## TASK BRIEF
Images excluded, reproduce each line of the records exactly as it stands.

--*--

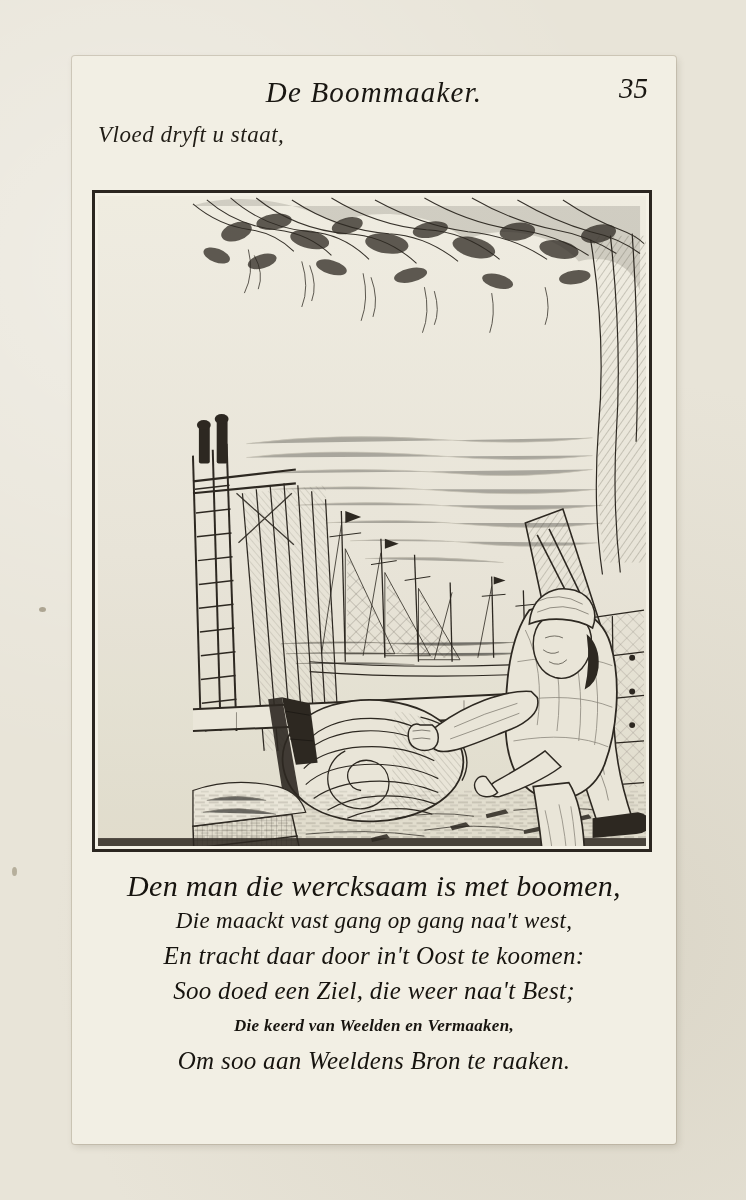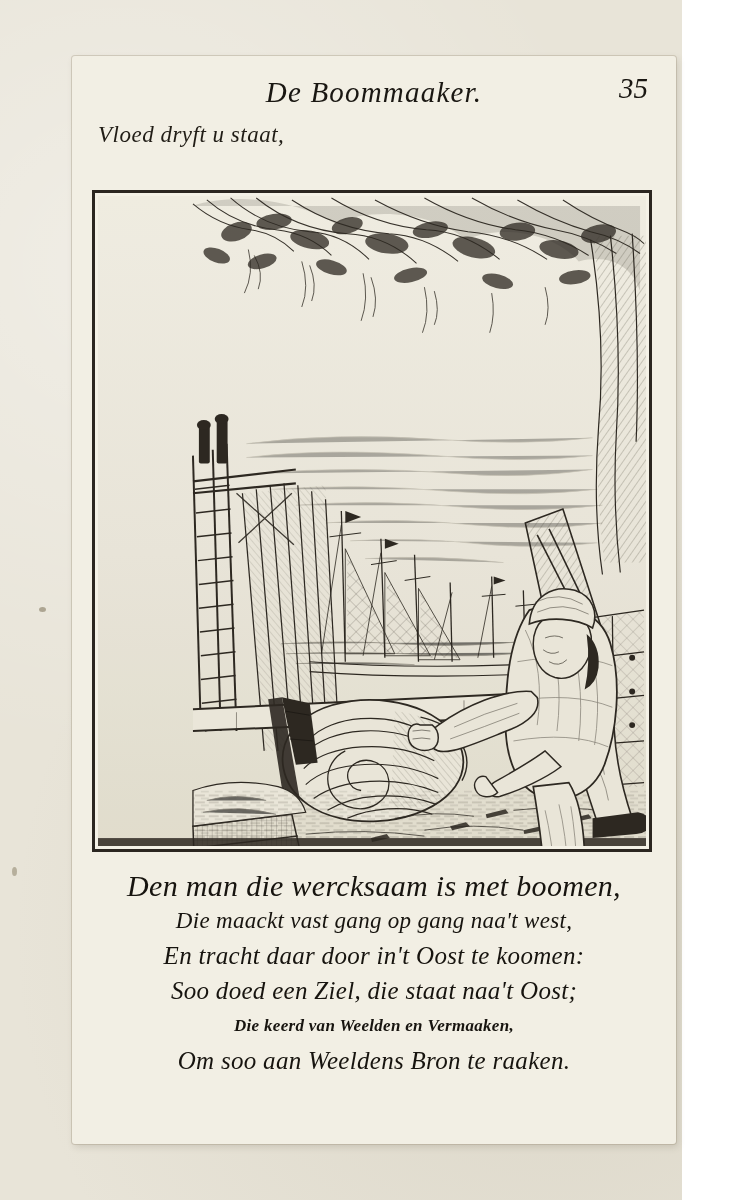--- a/index.html
+++ b/index.html
@@ -10,21 +10,21 @@
   body {
     width: 746px;
     height: 1200px;
     overflow: hidden;
     font-family: "Liberation Serif", serif;
   }
 
   
   .scan {
     position: relative;
-    width: 682px;
+    width: 746px;
     height: 1200px;
     background: #e8e4d8;
     background-image:
       radial-gradient(circle at 18% 22%, rgba(255,255,255,0.35) 0%, rgba(255,255,255,0) 45%),
       radial-gradient(circle at 82% 78%, rgba(180,172,150,0.25) 0%, rgba(180,172,150,0) 50%);
   }
 
   
   .speck {
     position: absolute;
@@ -548,19 +548,19 @@
           </svg>
 
         </div>
       </div>
     </div>
 
     <div class="verse">
       <div class="line l1">Den man die wercksaam is met boomen,</div>
       <div class="line l2">Die maackt vast gang op gang naa't west,</div>
       <div class="line l3">En tracht daar door in't Oost te koomen:</div>
-      <div class="line l4">Soo doed een Ziel, die staat naa't Oost;</div>
+      <div class="line l4">Soo doed een Ziel, die weer naa't Best;</div>
       <div class="line l5">Die keerd van Weelden en Vermaaken,</div>
       <div class="line l6">Om soo aan Weeldens Bron te raaken.</div>
     </div>
 
   </div>
 </div>
 
 </body></html>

--*--

## YOUR SOLUTION
--- a/index.html
+++ b/index.html
@@ -10,21 +10,21 @@
   body {
     width: 746px;
     height: 1200px;
     overflow: hidden;
     font-family: "Liberation Serif", serif;
   }
 
   
   .scan {
     position: relative;
-    width: 682px;
+    width: 746px;
     height: 1200px;
     background: #e8e4d8;
     background-image:
       radial-gradient(circle at 18% 22%, rgba(255,255,255,0.35) 0%, rgba(255,255,255,0) 45%),
       radial-gradient(circle at 82% 78%, rgba(180,172,150,0.25) 0%, rgba(180,172,150,0) 50%);
   }
 
   
   .speck {
     position: absolute;
@@ -548,19 +548,19 @@
           </svg>
 
         </div>
       </div>
     </div>
 
     <div class="verse">
       <div class="line l1">Den man die wercksaam is met boomen,</div>
       <div class="line l2">Die maackt vast gang op gang naa't west,</div>
       <div class="line l3">En tracht daar door in't Oost te koomen:</div>
-      <div class="line l4">Soo doed een Ziel, die staat naa't Oost;</div>
+      <div class="line l4">Soo doed een Ziel, die weer naa't Best;</div>
       <div class="line l5">Die keerd van Weelden en Vermaaken,</div>
       <div class="line l6">Om soo aan Weeldens Bron te raaken.</div>
     </div>
 
   </div>
 </div>
 
 </body></html>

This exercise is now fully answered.